The frameworks were written before agentic systems were the dominant deployment pattern. The architecture that satisfies them is the per-decision evaluation at the request boundary, applied at the action layer.

If your agentic deployment is producing chatbot-shaped logs against an action-shaped compliance obligation, the gap will surface at the next audit. Let's talk today.

Frequently asked questions

Does the EU AI Act explicitly classify agentic systems differently from chatbots?

No. The Act classifies AI systems by use case and risk level, not by interaction modality. A chatbot used in a high-risk Annex III category is high-risk. An agentic system used in the same category is also high-risk. The Article 12 obligation applies the same way. The practical difference is that agentic systems produce more policy-relevant events per user prompt, so the volume of records the system has to produce is higher and the granularity is finer.

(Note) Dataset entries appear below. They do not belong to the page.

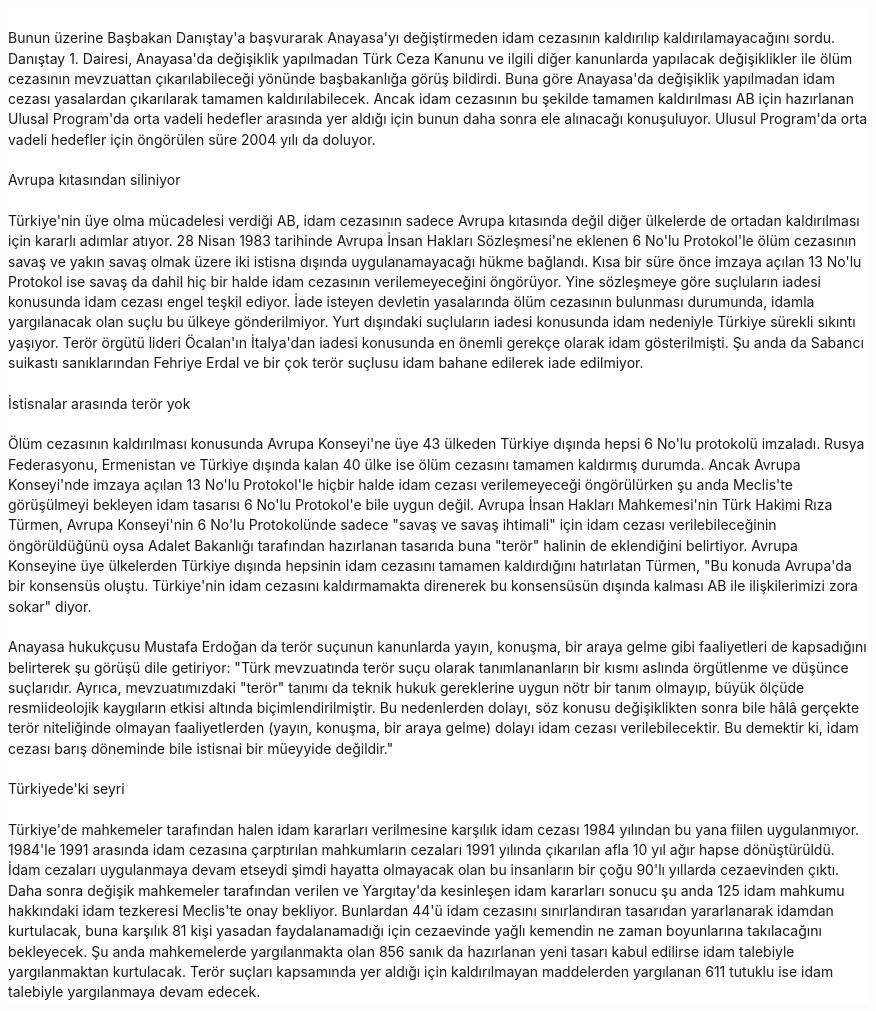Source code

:    <br/>
   Bunun üzerine Başbakan Danıştay'a başvurarak Anayasa'yı değiştirmeden idam cezasının kaldırılıp kaldırılamayacağını sordu. Danıştay 1. Dairesi, Anayasa'da değişiklik yapılmadan Türk Ceza Kanunu ve ilgili diğer kanunlarda yapılacak değişiklikler ile ölüm cezasının mevzuattan çıkarılabileceği yönünde başbakanlığa görüş bildirdi. Buna göre Anayasa'da değişiklik yapılmadan idam cezası yasalardan çıkarılarak tamamen kaldırılabilecek. Ancak idam cezasının bu şekilde tamamen kaldırılması AB için hazırlanan Ulusal Program'da orta vadeli hedefler arasında yer aldığı için bunun daha sonra ele alınacağı konuşuluyor. Ulusul Program'da orta vadeli hedefler için öngörülen süre 2004 yılı da doluyor.
   <br/>
   <br/>
   Avrupa kıtasından siliniyor
   <br/>
   <br/>
   Türkiye'nin üye olma mücadelesi verdiği AB, idam cezasının  sadece Avrupa kıtasında değil diğer ülkelerde de ortadan kaldırılması için kararlı adımlar atıyor. 28 Nisan 1983 tarihinde  Avrupa İnsan Hakları Sözleşmesi'ne eklenen  6 No'lu Protokol'le ölüm cezasının savaş ve yakın savaş olmak üzere iki istisna dışında uygulanamayacağı hükme bağlandı. Kısa bir süre önce imzaya açılan 13 No'lu Protokol ise savaş da dahil hiç bir halde idam cezasının verilemeyeceğini öngörüyor. Yine sözleşmeye göre suçluların iadesi konusunda idam cezası engel teşkil ediyor. İade isteyen devletin yasalarında ölüm cezasının bulunması durumunda, idamla yargılanacak olan suçlu bu ülkeye gönderilmiyor. Yurt dışındaki suçluların iadesi konusunda idam nedeniyle Türkiye sürekli sıkıntı yaşıyor. Terör örgütü lideri Öcalan'ın İtalya'dan iadesi konusunda en önemli gerekçe olarak idam gösterilmişti. Şu anda da Sabancı suikastı sanıklarından Fehriye Erdal ve bir çok terör suçlusu idam bahane edilerek iade edilmiyor.
   <br/>
   <br/>
   İstisnalar arasında terör yok
   <br/>
   <br/>
   Ölüm cezasının kaldırılması konusunda Avrupa Konseyi'ne üye 43 ülkeden Türkiye dışında hepsi 6 No'lu protokolü imzaladı. Rusya Federasyonu, Ermenistan ve Türkiye dışında kalan 40 ülke ise ölüm cezasını tamamen kaldırmış durumda. Ancak Avrupa Konseyi'nde imzaya açılan 13 No'lu Protokol'le hiçbir halde idam cezası verilemeyeceği öngörülürken şu anda Meclis'te görüşülmeyi bekleyen idam tasarısı 6 No'lu Protokol'e bile uygun değil. Avrupa İnsan Hakları Mahkemesi'nin Türk Hakimi Rıza Türmen, Avrupa Konseyi'nin 6 No'lu Protokolünde sadece "savaş ve savaş ihtimali" için idam cezası verilebileceğinin öngörüldüğünü oysa Adalet Bakanlığı tarafından hazırlanan tasarıda buna "terör" halinin  de eklendiğini belirtiyor. Avrupa Konseyine üye ülkelerden Türkiye dışında hepsinin idam cezasını tamamen kaldırdığını hatırlatan  Türmen, "Bu konuda Avrupa'da bir konsensüs oluştu. Türkiye'nin idam cezasını kaldırmamakta direnerek bu konsensüsün dışında  kalması AB ile ilişkilerimizi zora sokar" diyor.
   <br/>
   <br/>
   Anayasa hukukçusu Mustafa Erdoğan da terör suçunun kanunlarda yayın, konuşma, bir araya gelme gibi faaliyetleri de kapsadığını belirterek  şu görüşü dile getiriyor: "Türk mevzuatında terör suçu olarak tanımlananların bir kısmı aslında örgütlenme ve düşünce suçlarıdır. Ayrıca, mevzuatımızdaki "terör" tanımı da teknik hukuk gereklerine uygun nötr bir tanım olmayıp, büyük ölçüde resmiideolojik kaygıların etkisi altında biçimlendirilmiştir. Bu nedenlerden dolayı, söz konusu değişiklikten sonra bile hâlâ gerçekte terör niteliğinde olmayan faaliyetlerden (yayın, konuşma, bir araya gelme) dolayı idam cezası verilebilecektir. Bu demektir ki, idam cezası barış döneminde bile istisnai bir müeyyide değildir."
   <br/>
   <br/>
   Türkiyede'ki seyri
   <br/>
   <br/>
   Türkiye'de mahkemeler tarafından halen idam kararları verilmesine karşılık  idam cezası 1984 yılından bu yana fiilen uygulanmıyor. 1984'le 1991 arasında idam cezasına çarptırılan mahkumların cezaları 1991 yılında çıkarılan afla 10 yıl ağır hapse dönüştürüldü. İdam cezaları uygulanmaya devam etseydi şimdi hayatta olmayacak olan bu insanların bir çoğu 90'lı yıllarda cezaevinden çıktı. Daha sonra değişik mahkemeler tarafından verilen ve Yargıtay'da kesinleşen idam kararları sonucu şu anda 125 idam mahkumu hakkındaki idam tezkeresi Meclis'te onay bekliyor. Bunlardan 44'ü idam cezasını sınırlandıran tasarıdan yararlanarak idamdan kurtulacak, buna karşılık 81 kişi yasadan faydalanamadığı için cezaevinde yağlı kemendin ne zaman boyunlarına takılacağını bekleyecek. Şu anda mahkemelerde yargılanmakta olan 856 sanık da hazırlanan yeni tasarı kabul edilirse idam talebiyle yargılanmaktan kurtulacak. Terör suçları kapsamında yer aldığı için kaldırılmayan maddelerden yargılanan 611 tutuklu ise idam talebiyle yargılanmaya devam edecek.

How does the NIST framework treat agents acting on behalf of other agents?

The framework allows for delegation chains as long as the identity and authorization context propagate at each step. The pattern in practice is that the originating user identity stays with the request as it moves through the chain, and the authorization at each step is bounded by the user's permissions. Static credentials at any link in the chain break the chain and put the deployment outside the framework's strong reading. The architectural enforcement of this property happens at the request boundary where the action calls are made.

Does the framework apply to internal agents that do not interact with users directly?

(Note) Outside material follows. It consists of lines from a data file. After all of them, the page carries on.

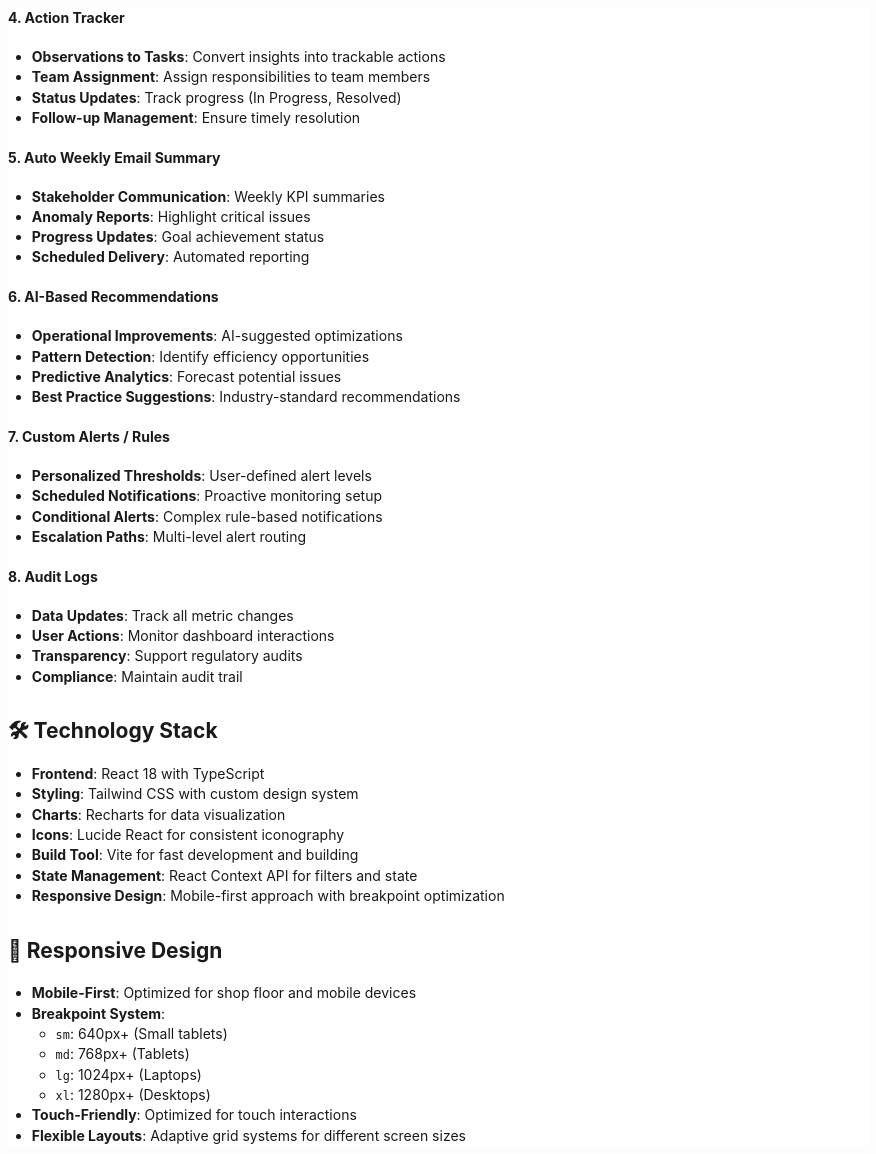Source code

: #### 4. Action Tracker
- **Observations to Tasks**: Convert insights into trackable actions
- **Team Assignment**: Assign responsibilities to team members
- **Status Updates**: Track progress (In Progress, Resolved)
- **Follow-up Management**: Ensure timely resolution

#### 5. Auto Weekly Email Summary
- **Stakeholder Communication**: Weekly KPI summaries
- **Anomaly Reports**: Highlight critical issues
- **Progress Updates**: Goal achievement status
- **Scheduled Delivery**: Automated reporting

#### 6. AI-Based Recommendations
- **Operational Improvements**: AI-suggested optimizations
- **Pattern Detection**: Identify efficiency opportunities
- **Predictive Analytics**: Forecast potential issues
- **Best Practice Suggestions**: Industry-standard recommendations

#### 7. Custom Alerts / Rules
- **Personalized Thresholds**: User-defined alert levels
- **Scheduled Notifications**: Proactive monitoring setup
- **Conditional Alerts**: Complex rule-based notifications
- **Escalation Paths**: Multi-level alert routing

#### 8. Audit Logs
- **Data Updates**: Track all metric changes
- **User Actions**: Monitor dashboard interactions
- **Transparency**: Support regulatory audits
- **Compliance**: Maintain audit trail

## 🛠️ Technology Stack

- **Frontend**: React 18 with TypeScript
- **Styling**: Tailwind CSS with custom design system
- **Charts**: Recharts for data visualization
- **Icons**: Lucide React for consistent iconography
- **Build Tool**: Vite for fast development and building
- **State Management**: React Context API for filters and state
- **Responsive Design**: Mobile-first approach with breakpoint optimization

## 📱 Responsive Design

- **Mobile-First**: Optimized for shop floor and mobile devices
- **Breakpoint System**: 
  - `sm`: 640px+ (Small tablets)
  - `md`: 768px+ (Tablets)
  - `lg`: 1024px+ (Laptops)
  - `xl`: 1280px+ (Desktops)
- **Touch-Friendly**: Optimized for touch interactions
- **Flexible Layouts**: Adaptive grid systems for different screen sizes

Yes. The NIST framework was written to cover agent-to-agent and machine-to-machine AI activity in addition to human-facing chatbots. An internal agent that takes actions based on a scheduled trigger or another agent's prompt still produces actions that need authorization and recording. The originating identity in that case is the scheduled-task identity or the upstream agent's identity, and the same per-action evidence requirements apply.

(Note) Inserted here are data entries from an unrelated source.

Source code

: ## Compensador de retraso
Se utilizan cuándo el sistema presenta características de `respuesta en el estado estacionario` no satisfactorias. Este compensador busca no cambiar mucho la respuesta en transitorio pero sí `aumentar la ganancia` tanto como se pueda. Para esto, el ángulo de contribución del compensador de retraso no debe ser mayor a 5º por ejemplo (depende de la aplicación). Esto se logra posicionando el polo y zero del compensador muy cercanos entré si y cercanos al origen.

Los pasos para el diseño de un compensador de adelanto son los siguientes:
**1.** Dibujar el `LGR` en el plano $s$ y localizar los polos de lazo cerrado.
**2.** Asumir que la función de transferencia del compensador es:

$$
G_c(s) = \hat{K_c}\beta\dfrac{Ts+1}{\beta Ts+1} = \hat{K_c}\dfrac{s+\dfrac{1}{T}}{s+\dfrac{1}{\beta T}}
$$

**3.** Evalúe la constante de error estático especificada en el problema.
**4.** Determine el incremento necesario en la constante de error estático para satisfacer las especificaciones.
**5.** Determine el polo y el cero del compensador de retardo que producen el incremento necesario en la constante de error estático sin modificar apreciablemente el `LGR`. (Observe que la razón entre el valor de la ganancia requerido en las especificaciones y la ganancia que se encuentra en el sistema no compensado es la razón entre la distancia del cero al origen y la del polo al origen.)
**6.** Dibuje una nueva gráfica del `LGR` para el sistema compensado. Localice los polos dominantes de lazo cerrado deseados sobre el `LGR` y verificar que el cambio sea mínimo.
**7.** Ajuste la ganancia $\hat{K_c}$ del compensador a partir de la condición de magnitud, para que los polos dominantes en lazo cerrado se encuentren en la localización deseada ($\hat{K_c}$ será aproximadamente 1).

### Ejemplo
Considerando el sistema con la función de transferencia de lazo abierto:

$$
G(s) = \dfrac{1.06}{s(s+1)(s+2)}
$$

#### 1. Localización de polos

What does the audit pattern look like for an agentic system at SOC 2 testing?

The auditor samples actions across the audit period rather than user-facing requests. For each sampled action, the auditor expects to see the user identity on whose behalf the action was taken, the policy version in effect, the data classification of the action's target, and the decision outcome. The control test asks whether an unauthorized action would have been blocked at the policy evaluation point. The evidence layer has to support both the sampled record retrieval and the control test.

How does this change the procurement evaluation for agentic AI vendors?

The vendor's architecture either supports per-action evidence under the deployer's control or it does not. The procurement evaluation has to test for it. A vendor that produces logs only on its own infrastructure, in its own format, with its own retention, leaves the deployer dependent on the vendor for the disclosure obligation. A vendor that can route action calls through the deployer's enforcement layer, or that produces records the deployer can ingest and retain, supports the audit framework. The distinction is becoming a standard line item in AI vendor questionnaires.